Bleeding technique therapy is an ancient acupuncture technique. It is mainly used for invigorating the smooth flow of qi and blood. In this study, this acupuncture technique was performed at Jinjin (EX-HN12) and Yuye (EX-HN13). A three-edged needle was used to pierce varicose veins at the acupoints to release small amounts of blood. The treatment was administered every two days, with 15 days as one course of treatment, for a total of three treatment courses.

The researchers concluded that acupuncture combined with ST is more effective than using ST alone for the treatment of post-stroke aphasia, especially in improving patients’ ability to talk, paraphrase, and comprehend language.

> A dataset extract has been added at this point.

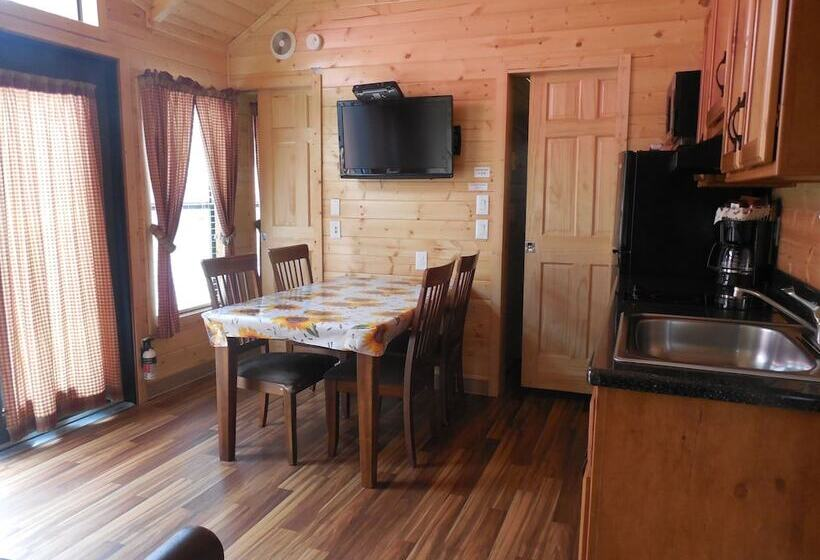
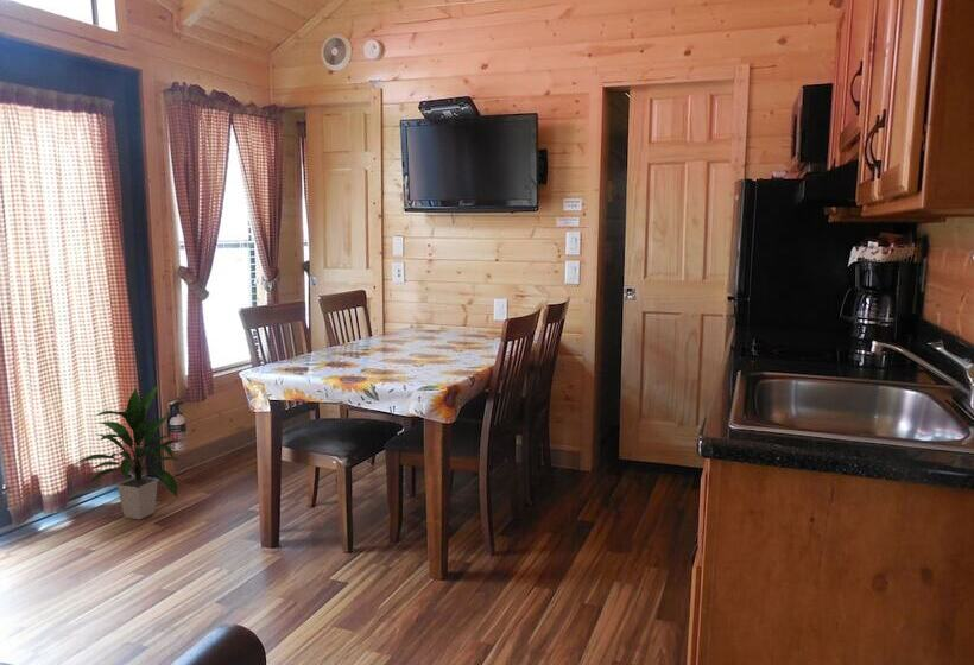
+ indoor plant [74,385,185,520]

Both studies reviewed in this article demonstrate that acupuncture is an effective therapy for relief from post-stroke aphasia. Given the data, acupuncture and other TCM modalities are recommended as viable treatment options for treating post-stroke aphasia.


[1] Wang HY, Wei J. (2018). Effect of traditional Chinese medicine oral administration combined with acupuncture on aphasia after ischemic stroke. Clinical Research and Practice, 24(3): 90-91.
[2] Kong HT. (2018). Observation on the curative effect of acupuncture combined with speech therapy in the treatment of post-stroke aphasia. Journal of Practical Chinese Internal Medicine, 34(3): 359.